#### TAREFA 1:
Reproduza textualmente o trecho do texto sobre a auditoria à RTP que vai de "O relatório do" a "da Portugal Global.".
#### TAREFA 2:
Responda, com base no texto sobre a auditoria à RTP, às seguintes perguntas:
(a) Que período de gestão da RTP foi auditado pelo Tribunal de Contas?
(b) Qual foi, segundo o Tribunal de Contas, o maior sorvedouro de dinheiro?
(c) Em que ano se previa que o plano de reestruturação da RTP desse frutos?
#### TAREFA 3:
Segundo o texto sobre a auditoria à RTP, por que motivo considera o Tribunal de Contas muito difícil que o plano de reestruturação dê frutos em 2004? Responda em uma a três frases.

====== TEXTO APRESENTADO

O relatório do Tribunal de Contas (TC) sobre a auditoria à gestão da RTP entre 1997 e 2000 é arrasador não só para o Estado como para as sucessivas administrações. Falta de estratégia global para a empresa, ausência de orientação na compra de programas, pessoal a mais e falta de controlo nos recursos humanos, custos de transmissões de futebol acima dos benefícios e prejuízos nas empresas participadas são algumas das acusações do Tribunal de Contas que questiona ainda a necessidade da Portugal Global.

Por tudo isto, e tendo em conta que a empresa está tecnicamente falida, o TC considera que muito dificilmente o plano de reestruturação da RTP possa dar frutos, como se previa, em 2004.

De acordo com as conclusões da auditoria do TC, a gestão da RTP no quadriénio em análise foi marcada, segundo relatórios de consultores externos e da Inspecção-Geral de Finanças, por "deficiências ao nível do planeamento, do controlo orçamental e da não responsabilização dos responsáveis pelos desvios verificados, designadamente no que respeita a custos com programas e pessoal". O maior sorvedouro de dinheiro foi, segundo o TC, o primeiro canal, cuja exploração "conduziu, entre 1994 e 2000, a um avolumar contínuo de prejuízos" que contribuiu "para a formação do défice operacional da globalidade da RTP".

============
====== MATERIAL FORNECIDO

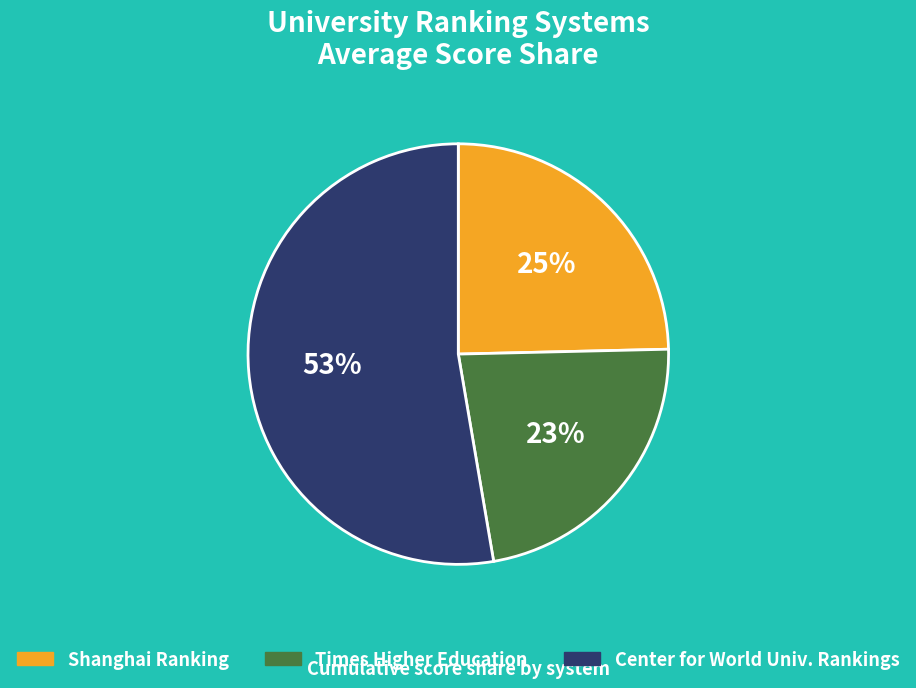

Does any single category account for the majority?

Yes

============

#### RESPOSTA FINAL 1:
O relatório do Tribunal de Contas (TC) sobre a auditoria à gestão da RTP entre 1997 e 2000 é arrasador não só para o Estado como para as sucessivas administrações. Falta de estratégia global para a empresa, ausência de orientação na compra de programas, pessoal a mais e falta de controlo nos recursos humanos, custos de transmissões de futebol acima dos benefícios e prejuízos nas empresas participadas são algumas das acusações do Tribunal de Contas que questiona ainda a necessidade da Portugal Global.

#### RESPOSTA FINAL 2:
(a) O período entre 1997 e 2000.
(b) O primeiro canal.
(c) Em 2004.

#### RESPOSTA FINAL 3:
O Tribunal de Contas baseia-se nas falhas que aponta à gestão: falta de estratégia global, ausência de orientação na compra de programas, pessoal a mais e falta de controlo nos recursos humanos, custos de transmissões de futebol acima dos benefícios e prejuízos nas empresas participadas. Tem ainda em conta que a empresa está tecnicamente falida.